O contrato maio/2026 era negociado a US$ 3.628 por tonelada, com valorização de US$ 75, equivalente a 2,11%. Durante o início do pregão, o vencimento oscilou entre US$ 3.553 e US$ 3.650, com abertura em US$ 3.575.

Entre os demais contratos negociados na bolsa:

  • Março/2026: indicado a US$ 3.639 por tonelada
  • Julho/2026: cotado a US$ 3.530 por tonelada, com alta de US$ 64

Assim como no mercado de arábica, a valorização é vista como um movimento de ajuste técnico após as quedas recentes.

Sessão anterior foi marcada por forte queda em Nova York

Na quarta-feira (11), o café arábica encerrou o pregão com desvalorização acentuada na Bolsa de Nova York.

Os contratos com entrega em maio de 2026 fecharam a 287,40 cents por libra-peso, com queda de 8,40 cents, ou 2,8%.

Já o vencimento julho de 2026 encerrou o dia cotado a 282,20 cents por libra-peso, registrando recuo de 7,90 cents, equivalente a 2,7%.

Segundo operadores, fatores técnicos contribuíram para a pressão negativa. O mercado não conseguiu superar a resistência próxima de 300 cents por libra-peso, sinalizando fragilidade técnica após as altas recentes.

Expectativa de grande safra brasileira pressiona mercado

Entre os fatores fundamentais que influenciaram a queda da sessão anterior estão as perspectivas de uma safra robusta no Brasil em 2026.

As condições climáticas consideradas favoráveis nas principais regiões produtoras brasileiras reforçam as expectativas de uma produção elevada no maior produtor mundial de café.

Além disso, o aumento recente nos estoques certificados de café na Bolsa de Nova York também contribuiu para melhorar a percepção de oferta no mercado, fator que tende a pressionar as cotações.

Clima e comportamento dos produtores seguem no radar

O mercado também monitora o desenvolvimento das lavouras em outras origens importantes, como o Vietnã, maior produtor mundial de café robusta.

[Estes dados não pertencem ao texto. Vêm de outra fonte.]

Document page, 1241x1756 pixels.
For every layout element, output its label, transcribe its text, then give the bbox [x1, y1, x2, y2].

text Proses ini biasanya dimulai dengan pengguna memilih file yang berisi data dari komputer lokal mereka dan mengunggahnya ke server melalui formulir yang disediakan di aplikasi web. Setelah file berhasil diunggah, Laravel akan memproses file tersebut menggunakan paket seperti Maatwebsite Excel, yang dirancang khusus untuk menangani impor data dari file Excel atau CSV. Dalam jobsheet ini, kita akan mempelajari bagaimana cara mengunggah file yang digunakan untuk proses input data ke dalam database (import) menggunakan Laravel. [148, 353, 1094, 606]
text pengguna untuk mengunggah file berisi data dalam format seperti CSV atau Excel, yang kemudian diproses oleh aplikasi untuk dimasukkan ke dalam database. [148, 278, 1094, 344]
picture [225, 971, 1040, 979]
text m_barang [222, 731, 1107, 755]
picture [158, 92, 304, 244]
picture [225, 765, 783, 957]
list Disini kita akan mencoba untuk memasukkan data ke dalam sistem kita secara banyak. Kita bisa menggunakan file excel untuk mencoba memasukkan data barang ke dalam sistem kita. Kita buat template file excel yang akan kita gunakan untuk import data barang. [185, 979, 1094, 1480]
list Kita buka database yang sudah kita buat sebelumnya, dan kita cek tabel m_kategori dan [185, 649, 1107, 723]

De acordo com analistas do setor, as condições climáticas nas principais regiões produtoras têm sido consideradas favoráveis até o momento.

Ao mesmo tempo, as oscilações recentes nos preços influenciam o ritmo de comercialização por parte dos produtores. Em períodos de maior volatilidade, muitos optam por ajustar o volume de vendas, aguardando momentos considerados mais favoráveis nas cotações.

Com isso, o mercado do café segue marcado por forte sensibilidade às expectativas de produção, ao comportamento do clima e aos movimentos técnicos nas bolsas internacionais.